** EXERCISE OBJECTIVE **
Edit the entries below so that "pose" becomes "view" wherever it occurs, keeping every other character unchanged. Do not include the pictures in your answer.

* START *

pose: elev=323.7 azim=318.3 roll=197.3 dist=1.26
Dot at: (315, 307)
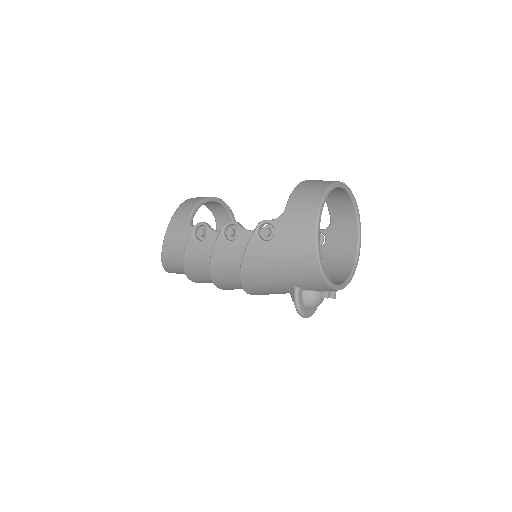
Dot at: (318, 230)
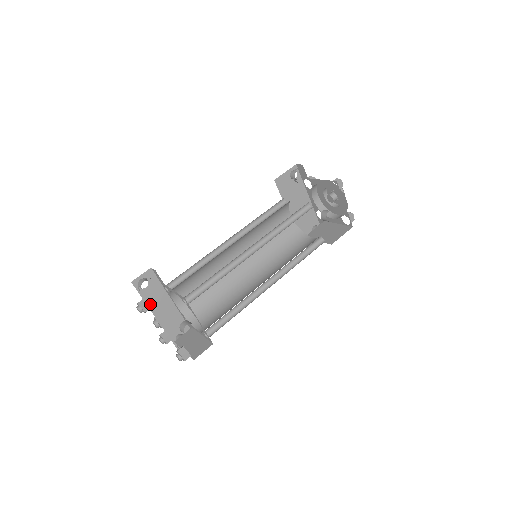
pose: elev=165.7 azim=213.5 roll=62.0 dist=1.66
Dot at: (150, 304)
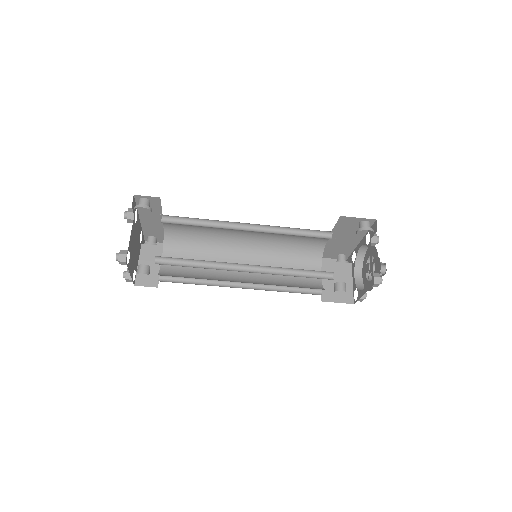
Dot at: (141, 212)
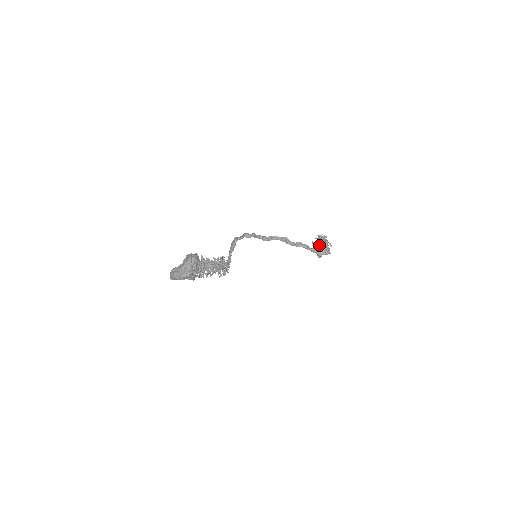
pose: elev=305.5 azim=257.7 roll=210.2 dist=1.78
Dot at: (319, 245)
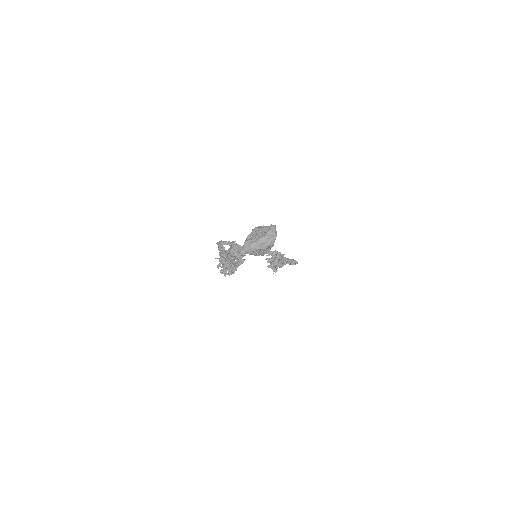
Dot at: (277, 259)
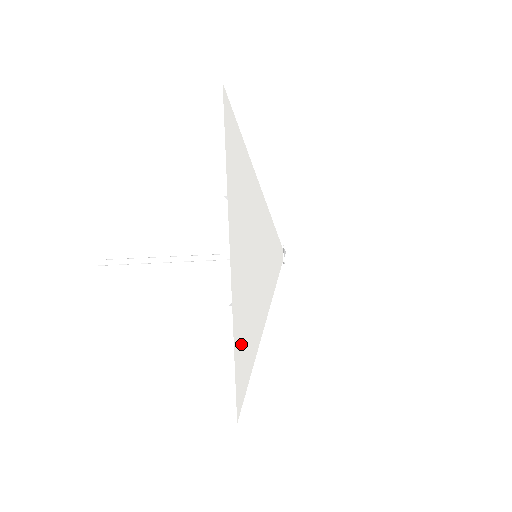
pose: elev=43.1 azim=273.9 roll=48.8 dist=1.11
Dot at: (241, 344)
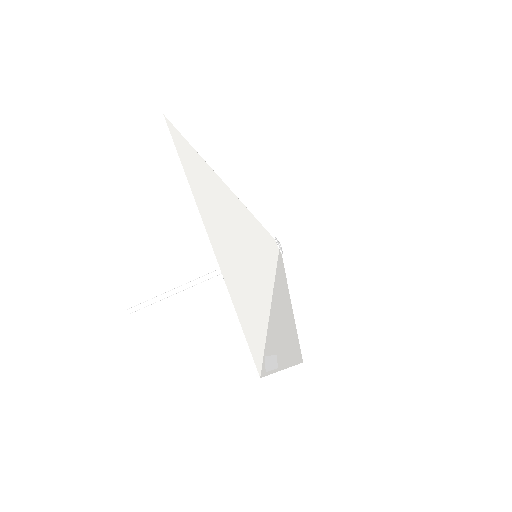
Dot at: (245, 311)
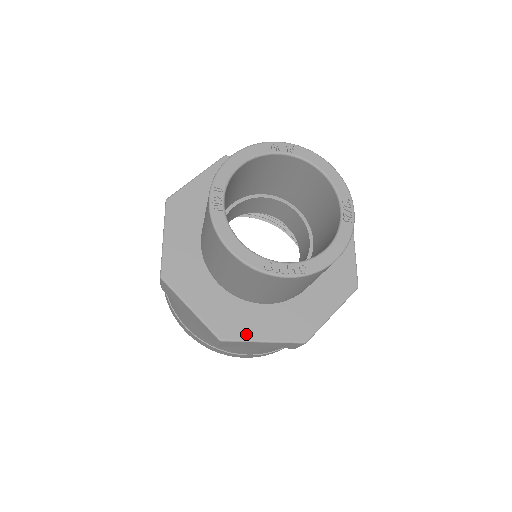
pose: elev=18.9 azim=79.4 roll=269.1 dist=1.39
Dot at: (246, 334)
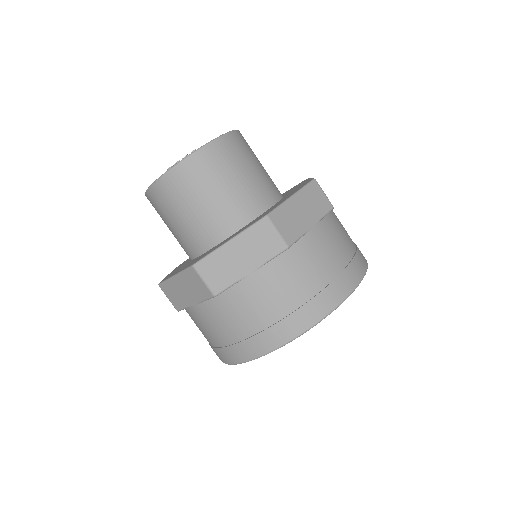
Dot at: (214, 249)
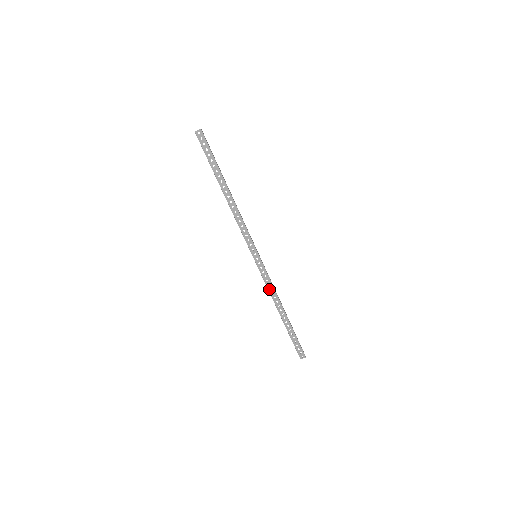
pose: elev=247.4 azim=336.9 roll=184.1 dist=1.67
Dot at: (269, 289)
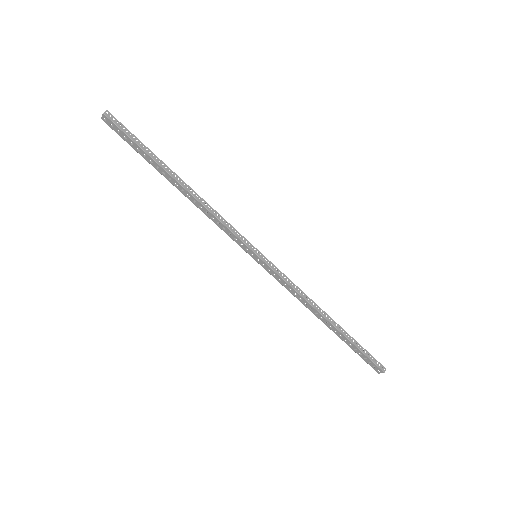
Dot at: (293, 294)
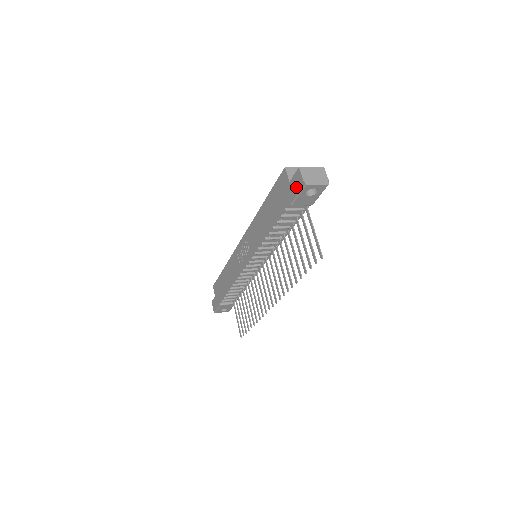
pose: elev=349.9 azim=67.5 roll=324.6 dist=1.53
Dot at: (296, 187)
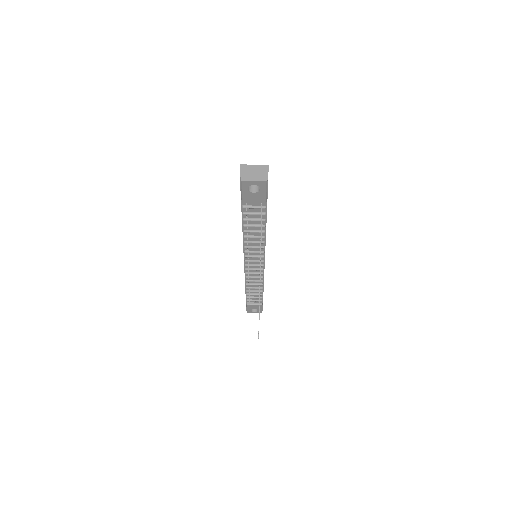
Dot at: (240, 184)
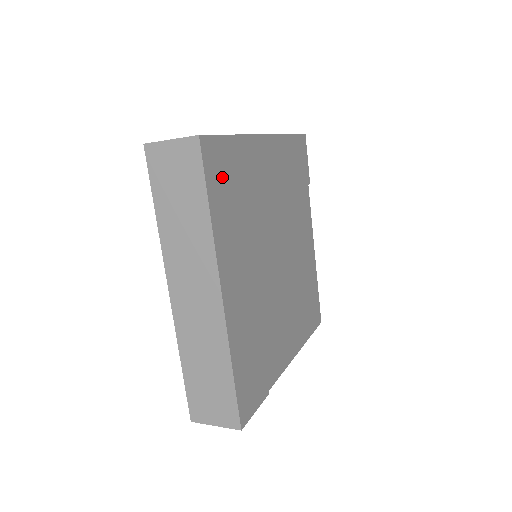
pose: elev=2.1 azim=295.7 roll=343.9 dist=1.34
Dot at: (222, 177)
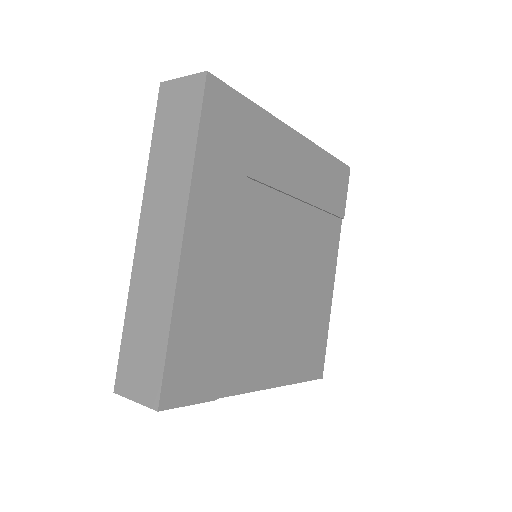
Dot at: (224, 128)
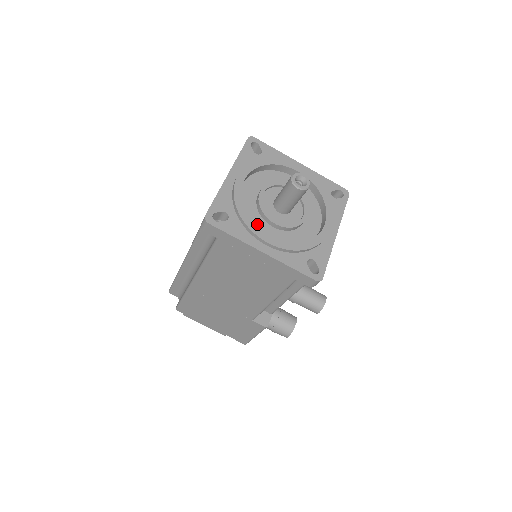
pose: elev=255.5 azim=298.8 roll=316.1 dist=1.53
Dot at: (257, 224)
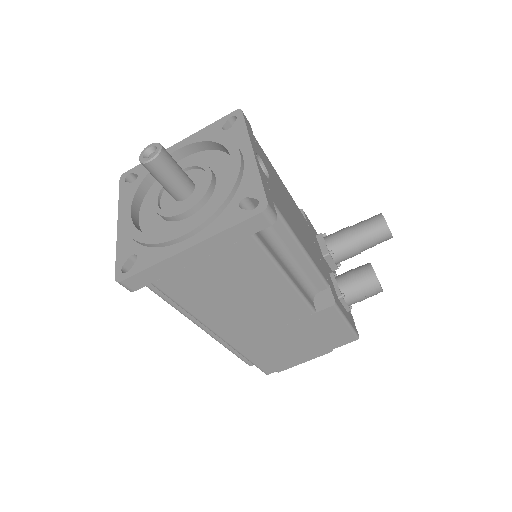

* END *

** SOLUTION TO THIS TASK **
view: elev=323.7 azim=318.3 roll=197.3 dist=1.26
Dot at: (315, 307)
Dot at: (318, 230)
view: elev=165.7 azim=213.5 roll=62.0 dist=1.66
Dot at: (150, 304)
Dot at: (141, 212)
view: elev=305.5 azim=257.7 roll=210.2 dist=1.78
Dot at: (319, 245)
Dot at: (277, 259)
view: elev=43.1 azim=273.9 roll=48.8 dist=1.11
Dot at: (241, 344)
Dot at: (245, 311)
view: elev=18.9 azim=79.4 roll=269.1 dist=1.39
Dot at: (246, 334)
Dot at: (214, 249)
view: elev=247.4 azim=336.9 roll=184.1 dist=1.67
Dot at: (269, 289)
Dot at: (293, 294)
view: elev=349.9 azim=67.5 roll=324.6 dist=1.53
Dot at: (296, 187)
Dot at: (240, 184)
view: elev=2.1 azim=295.7 roll=343.9 dist=1.34
Dot at: (222, 177)
Dot at: (224, 128)
view: elev=255.5 azim=298.8 roll=316.1 dist=1.53
Dot at: (257, 224)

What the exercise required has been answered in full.